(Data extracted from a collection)
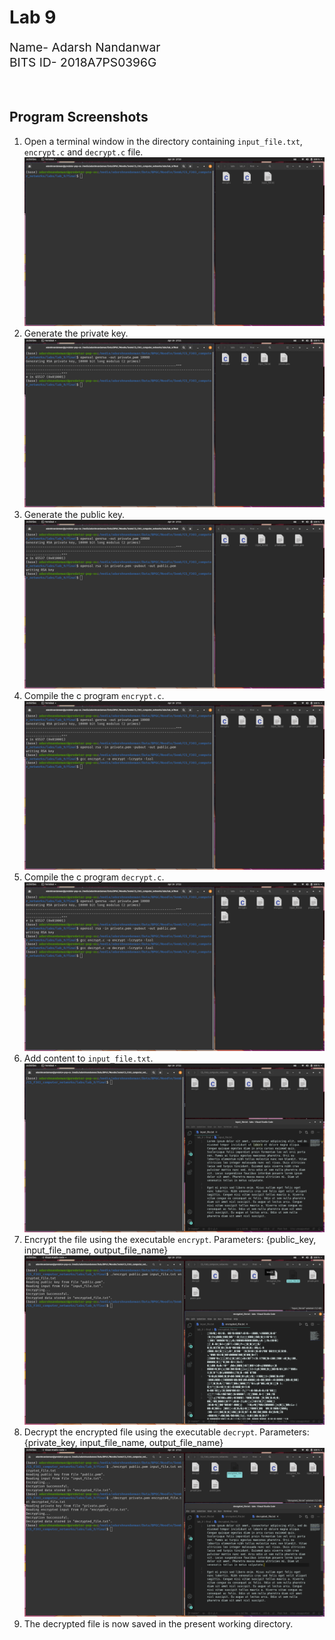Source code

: # Lab 9
<div style="font-size: 1.2rem">
Name- Adarsh Nandanwar<br>
BITS ID- 2018A7PS0396G</div>
<br>
<br>


## Program Screenshots
1. Open a terminal window in the directory containing `input_file.txt`, `encrypt.c` and `decrypt.c` file.
![p1](screenshots/1.png)
2. Generate the private key.
![p2](screenshots/2.png)
3. Generate the public key.
![p3](screenshots/3.png)
4. Compile the c program `encrypt.c`.
![p4](screenshots/4.png)
5. Compile the c program `decrypt.c`.
![p5](screenshots/5.png)
6. Add content to `input_file.txt`.
![p6](screenshots/6.png)
7. Encrypt the file using the executable `encrypt`. Parameters: {public_key, input_file_name, output_file_name}
![p7](screenshots/7.png)
8. Decrypt the encrypted file using the executable `decrypt`. Parameters: {private_key, input_file_name, output_file_name}
![p8](screenshots/8.png)
5. The decrypted file is now saved in the present working directory.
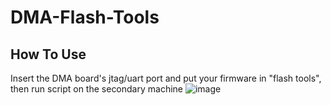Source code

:# DMA-Flash-Tools
## How To Use
Insert the DMA board's jtag/uart port and put your firmware in "flash tools", then run script on the secondary machine
![image](https://imgur.com/a/AkZMM7U)









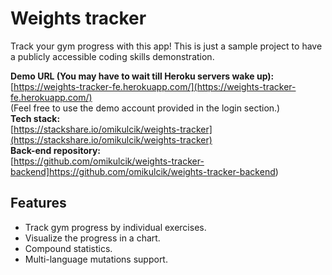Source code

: # Weights tracker

Track your gym progress with this app! This is just a sample project to have a publicly accessible coding skills demonstration.

**Demo URL (You may have to wait till Heroku servers wake up):**\
 [https://weights-tracker-fe.herokuapp.com/](https://weights-tracker-fe.herokuapp.com/) \
 (Feel free to use the demo account provided in the login section.) \
 **Tech stack:** \
 [https://stackshare.io/omikulcik/weights-tracker](https://stackshare.io/omikulcik/weights-tracker) \
 **Back-end repository:** \
 [https://github.com/omikulcik/weights-tracker-backend]https://github.com/omikulcik/weights-tracker-backend)

## Features

 - Track gym progress by individual exercises.
 - Visualize the progress in a chart.
 - Compound statistics.
 - Multi-language mutations support.
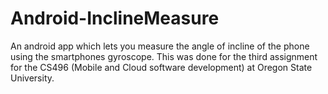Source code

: Android-InclineMeasure
======================

An android app which lets you measure the angle of incline of the phone using the smartphones gyroscope.
This was done for the third assignment for the CS496 (Mobile and Cloud software development) at Oregon State University.
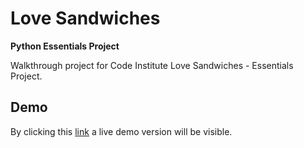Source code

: # Love Sandwiches

**Python Essentials Project**

Walkthrough project for Code Institute Love Sandwiches - Essentials Project.

## Demo

By clicking this [link]() a live demo version will be visible.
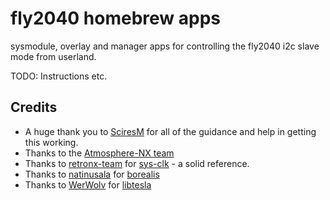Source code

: # fly2040 homebrew apps

sysmodule, overlay and manager apps for controlling the fly2040 i2c slave mode from userland.

TODO: Instructions etc.

## Credits
- A huge thank you to [SciresM](https://github.com/SciresM) for all of the guidance and help in getting this working.
- Thanks to the [Atmosphere-NX team](https://github.com/Atmosphere-NX)
- Thanks to [retronx-team](https://github.com/retronx-team) for [sys-clk](https://github.com/retronx-team/sys-clk) - a solid reference.
- Thanks to [natinusala](https://github.com/natinusala) for [borealis](https://github.com/natinusala/borealis)
- Thanks to [WerWolv](https://github.com/WerWolv) for [libtesla](https://github.com/WerWolv/libtesla)
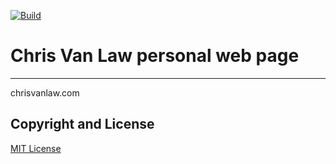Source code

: [![Build](https://github.com/cvanlaw/chrisvanlaw.com/actions/workflows/website.yml/badge.svg)](https://github.com/cvanlaw/chrisvanlaw.com/actions/workflows/website.yml)

# Chris Van Law personal web page
***
chrisvanlaw.com

## Copyright and License

[MIT License](LICENSE)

TASK PROMPT: Repeat exactly the lines from the start of the entries down to the line with "1. Open a terminal", keeping both ends but none of the pictures.

TASK ANSWER:
Source code

: # Lab 9
<div style="font-size: 1.2rem">
Name- Adarsh Nandanwar<br>
BITS ID- 2018A7PS0396G</div>
<br>
<br>


## Program Screenshots
1. Open a terminal window in the directory containing `input_file.txt`, `encrypt.c` and `decrypt.c` file.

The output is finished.